Tags: webdev, AI, showdev, opensource

I've been building alone for the past few years. No co-founder, no funding, no team. Just TypeScript, a lot of coffee, and a habit of shipping things before I talk about them.

The result is zambo.dev — 19 live products across SaaS, AI agents, onchain tools, and dev infrastructure.

This post isn't a launch announcement. It's a breakdown of how I built it, why it's structured the way it is, and the one thing I did recently that I think more solo builders should be doing.

The stack
Everything runs in a pnpm monorepo on Node 24 + TypeScript 5.9:

API: Express 5, base path /api, single server for all products
DB: PostgreSQL + Drizzle ORM
AI: Groq 4-model cascade — llama-3.1-70b → 8b-instant → gemma2 → mixtral → hardcoded fallback. Users never see an error.
Payments: PayPal Subscriptions (auto-creates products and plans from credentials on first run)
Email: Resend for transactional + drip sequences
Frontend: React + Vite + shadcn/ui + Framer Motion
The products (short version)
ZAMBRO — paste any URL, startup idea, wallet address, or GitHub repo. Get an opportunity audit in under 5 seconds. Powered by the same Groq cascade.

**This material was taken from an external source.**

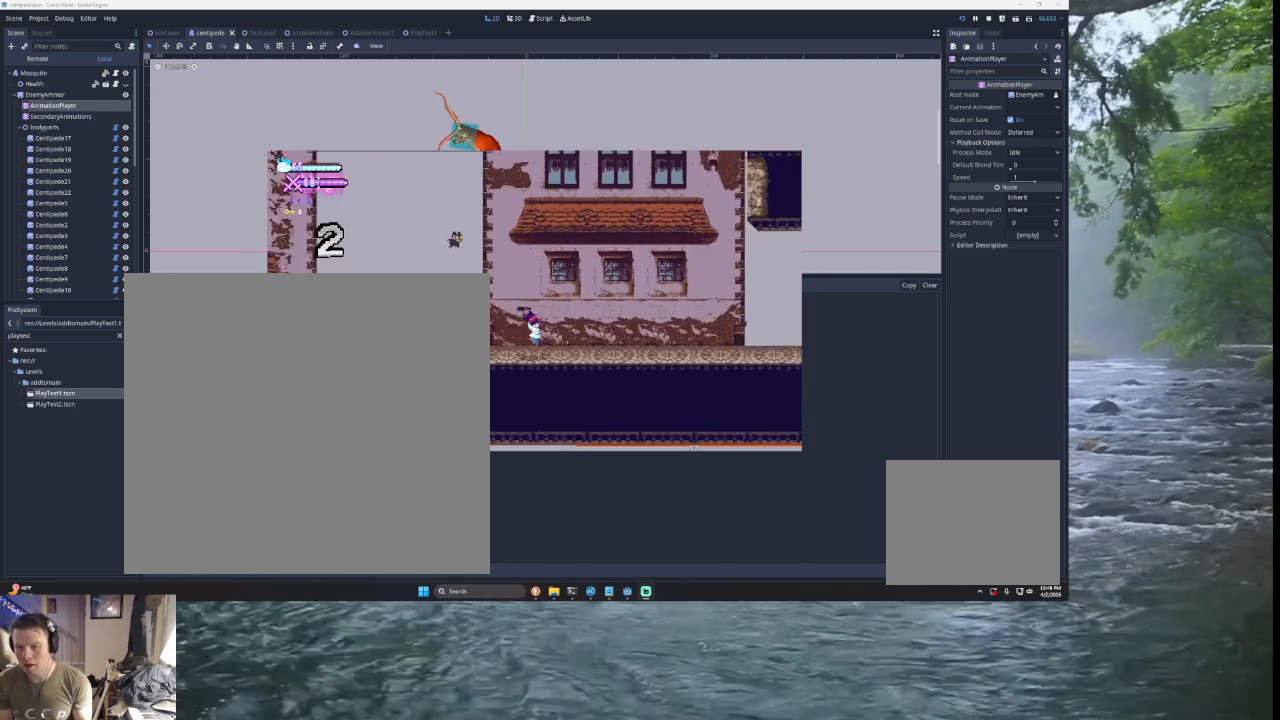
{"buttons": ["CROSS", "SQUARE", "TRIANGLE"], "left_stick": "up-right", "right_stick": "center", "events": [[233, "TRIANGLE", "down"], [400, "left_stick", "up-right"], [433, "SQUARE", "down"], [500, "CROSS", "down"]]}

ZAMBOT — AI agent evolution engine. POST a goal, get back a strategy, task list, and agent config. 3 free sparks/day, then 0.001 USDC on Base via x402. No accounts. No API keys.

LeadSignal — AI lead generation for contractors. 24 trades × unlimited cities. Free tier, then $49–$199/mo via PayPal subscriptions.

X711 — universal MCP server hub. Connect any AI agent to 50+ tools (GitHub, Linear, Notion, Postgres, Stripe) through one endpoint. No per-tool auth setup.

Signal — verified professional passport. On-chain proof of work for developers and builders.

ProvibeCode — AI code audit for vibe-coded projects. Catches the stuff LLMs miss when they write their own code.

CreditHunt — 29 verified funding programs, $813K+ in available capital, refreshed daily.

Plus: Criptic, BountyLayer, Govri, VeriAI, Dunnly, Entangler, ProofForge, Substrate Layer, AgentWorld, Dunnly.

The architecture decision I'm most glad I made
One unified API endpoint:

POST https://zambo.dev/api/zambo
Content-Type: application/json
{ "need": "I need contractor leads in Phoenix for HVAC" }
Response:

{
"understood_need": "AI lead generation for HVAC contractors in Phoenix, AZ",
"solution": "...",
"powered_by": ["LeadSignal", "ZAMBRO"],
"next_steps": [...],
"call_to_action": "Run LeadSignal for HVAC + Phoenix now — first 3 searches free",
"tier": "free",
"meta": { "requests_remaining": 9, "reset_in_hours": 24 }
}
It routes through a classifier, pulls from the relevant products, runs Groq, and returns structured JSON. Free, no key, no signup. 10 requests/day per IP.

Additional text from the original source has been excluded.